:: TASK ::
Reproduce each of the following records without any deviation.

____ SUPPLIED RECORDS

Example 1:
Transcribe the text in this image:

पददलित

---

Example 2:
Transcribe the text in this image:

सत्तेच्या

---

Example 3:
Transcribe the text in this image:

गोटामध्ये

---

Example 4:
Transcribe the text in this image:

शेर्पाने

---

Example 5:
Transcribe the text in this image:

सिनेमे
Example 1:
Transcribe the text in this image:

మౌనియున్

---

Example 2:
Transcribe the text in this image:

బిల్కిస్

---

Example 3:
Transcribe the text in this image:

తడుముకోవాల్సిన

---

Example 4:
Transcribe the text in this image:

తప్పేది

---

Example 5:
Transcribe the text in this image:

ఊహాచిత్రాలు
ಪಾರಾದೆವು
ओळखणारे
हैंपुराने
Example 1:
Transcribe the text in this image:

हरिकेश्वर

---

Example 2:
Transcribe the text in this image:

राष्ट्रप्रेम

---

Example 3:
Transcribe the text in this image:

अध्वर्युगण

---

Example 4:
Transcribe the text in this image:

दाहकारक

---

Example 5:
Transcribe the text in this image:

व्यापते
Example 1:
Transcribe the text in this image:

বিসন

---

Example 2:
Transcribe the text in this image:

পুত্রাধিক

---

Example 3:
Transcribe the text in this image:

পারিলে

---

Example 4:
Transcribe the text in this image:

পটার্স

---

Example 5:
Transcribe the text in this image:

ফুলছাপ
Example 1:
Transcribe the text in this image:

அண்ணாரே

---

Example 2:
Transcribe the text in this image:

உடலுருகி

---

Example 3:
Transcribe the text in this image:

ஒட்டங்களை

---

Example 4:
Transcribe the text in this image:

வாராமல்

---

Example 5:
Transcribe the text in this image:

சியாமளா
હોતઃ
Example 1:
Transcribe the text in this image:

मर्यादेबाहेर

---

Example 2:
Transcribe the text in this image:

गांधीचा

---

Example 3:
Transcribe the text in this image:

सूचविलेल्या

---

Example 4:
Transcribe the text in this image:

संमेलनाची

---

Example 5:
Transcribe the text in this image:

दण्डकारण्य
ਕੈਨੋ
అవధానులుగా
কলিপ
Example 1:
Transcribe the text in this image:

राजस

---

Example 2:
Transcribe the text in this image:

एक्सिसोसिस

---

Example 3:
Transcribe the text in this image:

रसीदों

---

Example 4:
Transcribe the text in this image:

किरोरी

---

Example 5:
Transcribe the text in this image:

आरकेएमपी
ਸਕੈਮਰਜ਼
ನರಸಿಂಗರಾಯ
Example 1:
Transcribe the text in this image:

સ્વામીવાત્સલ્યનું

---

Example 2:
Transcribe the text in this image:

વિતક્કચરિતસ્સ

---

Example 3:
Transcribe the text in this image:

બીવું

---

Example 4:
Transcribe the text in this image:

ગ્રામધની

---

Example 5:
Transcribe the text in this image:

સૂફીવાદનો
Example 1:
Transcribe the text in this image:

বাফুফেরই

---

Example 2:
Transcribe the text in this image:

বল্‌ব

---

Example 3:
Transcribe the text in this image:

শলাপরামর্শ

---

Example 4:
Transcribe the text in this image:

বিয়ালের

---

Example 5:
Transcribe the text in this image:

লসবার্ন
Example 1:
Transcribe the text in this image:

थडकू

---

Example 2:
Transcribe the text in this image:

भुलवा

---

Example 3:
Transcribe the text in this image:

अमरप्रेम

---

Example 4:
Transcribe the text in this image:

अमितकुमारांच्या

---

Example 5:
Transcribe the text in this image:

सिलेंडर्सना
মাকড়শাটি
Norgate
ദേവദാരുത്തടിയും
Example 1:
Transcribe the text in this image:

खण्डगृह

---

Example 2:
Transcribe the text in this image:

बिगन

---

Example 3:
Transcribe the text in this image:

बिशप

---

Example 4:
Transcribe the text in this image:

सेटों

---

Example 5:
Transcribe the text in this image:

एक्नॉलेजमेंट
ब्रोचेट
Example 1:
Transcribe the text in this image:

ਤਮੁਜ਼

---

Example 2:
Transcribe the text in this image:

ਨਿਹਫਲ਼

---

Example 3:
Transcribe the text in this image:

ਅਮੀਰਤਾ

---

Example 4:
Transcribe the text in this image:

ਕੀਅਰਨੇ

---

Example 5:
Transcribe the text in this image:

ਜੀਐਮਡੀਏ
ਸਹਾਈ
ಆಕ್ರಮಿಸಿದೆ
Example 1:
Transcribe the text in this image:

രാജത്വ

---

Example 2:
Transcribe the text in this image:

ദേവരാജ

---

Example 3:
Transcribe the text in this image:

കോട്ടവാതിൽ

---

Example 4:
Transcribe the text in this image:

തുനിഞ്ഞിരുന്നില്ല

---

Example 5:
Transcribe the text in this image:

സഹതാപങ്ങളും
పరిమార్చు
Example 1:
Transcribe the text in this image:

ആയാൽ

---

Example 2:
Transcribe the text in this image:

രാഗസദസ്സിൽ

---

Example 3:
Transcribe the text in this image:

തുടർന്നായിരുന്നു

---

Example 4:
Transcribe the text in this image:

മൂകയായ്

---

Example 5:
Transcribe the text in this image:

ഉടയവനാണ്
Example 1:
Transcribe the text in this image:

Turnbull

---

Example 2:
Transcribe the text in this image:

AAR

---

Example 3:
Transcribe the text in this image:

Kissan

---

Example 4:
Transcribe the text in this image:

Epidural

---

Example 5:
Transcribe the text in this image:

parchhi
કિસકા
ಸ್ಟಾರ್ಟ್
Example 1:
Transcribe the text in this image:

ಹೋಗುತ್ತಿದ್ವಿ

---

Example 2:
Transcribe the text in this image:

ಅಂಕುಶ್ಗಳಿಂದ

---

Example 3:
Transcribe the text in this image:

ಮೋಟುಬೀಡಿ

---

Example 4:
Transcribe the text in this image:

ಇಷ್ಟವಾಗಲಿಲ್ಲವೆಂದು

________

:: THE COMPLETED TASK ::
Example 1:
Transcribe the text in this image:

पददलित

---

Example 2:
Transcribe the text in this image:

सत्तेच्या

---

Example 3:
Transcribe the text in this image:

गोटामध्ये

---

Example 4:
Transcribe the text in this image:

शेर्पाने

---

Example 5:
Transcribe the text in this image:

सिनेमे
Example 1:
Transcribe the text in this image:

మౌనియున్

---

Example 2:
Transcribe the text in this image:

బిల్కిస్

---

Example 3:
Transcribe the text in this image:

తడుముకోవాల్సిన

---

Example 4:
Transcribe the text in this image:

తప్పేది

---

Example 5:
Transcribe the text in this image:

ఊహాచిత్రాలు
ಪಾರಾದೆವು
ओळखणारे
हैंपुराने
Example 1:
Transcribe the text in this image:

हरिकेश्वर

---

Example 2:
Transcribe the text in this image:

राष्ट्रप्रेम

---

Example 3:
Transcribe the text in this image:

अध्वर्युगण

---

Example 4:
Transcribe the text in this image:

दाहकारक

---

Example 5:
Transcribe the text in this image:

व्यापते
Example 1:
Transcribe the text in this image:

বিসন

---

Example 2:
Transcribe the text in this image:

পুত্রাধিক

---

Example 3:
Transcribe the text in this image:

পারিলে

---

Example 4:
Transcribe the text in this image:

পটার্স

---

Example 5:
Transcribe the text in this image:

ফুলছাপ
Example 1:
Transcribe the text in this image:

அண்ணாரே

---

Example 2:
Transcribe the text in this image:

உடலுருகி

---

Example 3:
Transcribe the text in this image:

ஒட்டங்களை

---

Example 4:
Transcribe the text in this image:

வாராமல்

---

Example 5:
Transcribe the text in this image:

சியாமளா
હોતઃ
Example 1:
Transcribe the text in this image:

मर्यादेबाहेर

---

Example 2:
Transcribe the text in this image:

गांधीचा

---

Example 3:
Transcribe the text in this image:

सूचविलेल्या

---

Example 4:
Transcribe the text in this image:

संमेलनाची

---

Example 5:
Transcribe the text in this image:

दण्डकारण्य
ਕੈਨੋ
అవధానులుగా
কলিপ
Example 1:
Transcribe the text in this image:

राजस

---

Example 2:
Transcribe the text in this image:

एक्सिसोसिस

---

Example 3:
Transcribe the text in this image:

रसीदों

---

Example 4:
Transcribe the text in this image:

किरोरी

---

Example 5:
Transcribe the text in this image:

आरकेएमपी
ਸਕੈਮਰਜ਼
ನರಸಿಂಗರಾಯ
Example 1:
Transcribe the text in this image:

સ્વામીવાત્સલ્યનું

---

Example 2:
Transcribe the text in this image:

વિતક્કચરિતસ્સ

---

Example 3:
Transcribe the text in this image:

બીવું

---

Example 4:
Transcribe the text in this image:

ગ્રામધની

---

Example 5:
Transcribe the text in this image:

સૂફીવાદનો
Example 1:
Transcribe the text in this image:

বাফুফেরই

---

Example 2:
Transcribe the text in this image:

বল্‌ব

---

Example 3:
Transcribe the text in this image:

শলাপরামর্শ

---

Example 4:
Transcribe the text in this image:

বিয়ালের

---

Example 5:
Transcribe the text in this image:

লসবার্ন
Example 1:
Transcribe the text in this image:

थडकू

---

Example 2:
Transcribe the text in this image:

भुलवा

---

Example 3:
Transcribe the text in this image:

अमरप्रेम

---

Example 4:
Transcribe the text in this image:

अमितकुमारांच्या

---

Example 5:
Transcribe the text in this image:

सिलेंडर्सना
মাকড়শাটি
Norgate
ദേവദാരുത്തടിയും
Example 1:
Transcribe the text in this image:

खण्डगृह

---

Example 2:
Transcribe the text in this image:

बिगन

---

Example 3:
Transcribe the text in this image:

बिशप

---

Example 4:
Transcribe the text in this image:

सेटों

---

Example 5:
Transcribe the text in this image:

एक्नॉलेजमेंट
ब्रोचेट
Example 1:
Transcribe the text in this image:

ਤਮੁਜ਼

---

Example 2:
Transcribe the text in this image:

ਨਿਹਫਲ਼

---

Example 3:
Transcribe the text in this image:

ਅਮੀਰਤਾ

---

Example 4:
Transcribe the text in this image:

ਕੀਅਰਨੇ

---

Example 5:
Transcribe the text in this image:

ਜੀਐਮਡੀਏ
ਸਹਾਈ
ಆಕ್ರಮಿಸಿದೆ
Example 1:
Transcribe the text in this image:

രാജത്വ

---

Example 2:
Transcribe the text in this image:

ദേവരാജ

---

Example 3:
Transcribe the text in this image:

കോട്ടവാതിൽ

---

Example 4:
Transcribe the text in this image:

തുനിഞ്ഞിരുന്നില്ല

---

Example 5:
Transcribe the text in this image:

സഹതാപങ്ങളും
పరిమార్చు
Example 1:
Transcribe the text in this image:

ആയാൽ

---

Example 2:
Transcribe the text in this image:

രാഗസദസ്സിൽ

---

Example 3:
Transcribe the text in this image:

തുടർന്നായിരുന്നു

---

Example 4:
Transcribe the text in this image:

മൂകയായ്

---

Example 5:
Transcribe the text in this image:

ഉടയവനാണ്
Example 1:
Transcribe the text in this image:

Turnbull

---

Example 2:
Transcribe the text in this image:

AAR

---

Example 3:
Transcribe the text in this image:

Kissan

---

Example 4:
Transcribe the text in this image:

Epidural

---

Example 5:
Transcribe the text in this image:

parchhi
કિસકા
ಸ್ಟಾರ್ಟ್
Example 1:
Transcribe the text in this image:

ಹೋಗುತ್ತಿದ್ವಿ

---

Example 2:
Transcribe the text in this image:

ಅಂಕುಶ್ಗಳಿಂದ

---

Example 3:
Transcribe the text in this image:

ಮೋಟುಬೀಡಿ

---

Example 4:
Transcribe the text in this image:

ಇಷ್ಟವಾಗಲಿಲ್ಲವೆಂದು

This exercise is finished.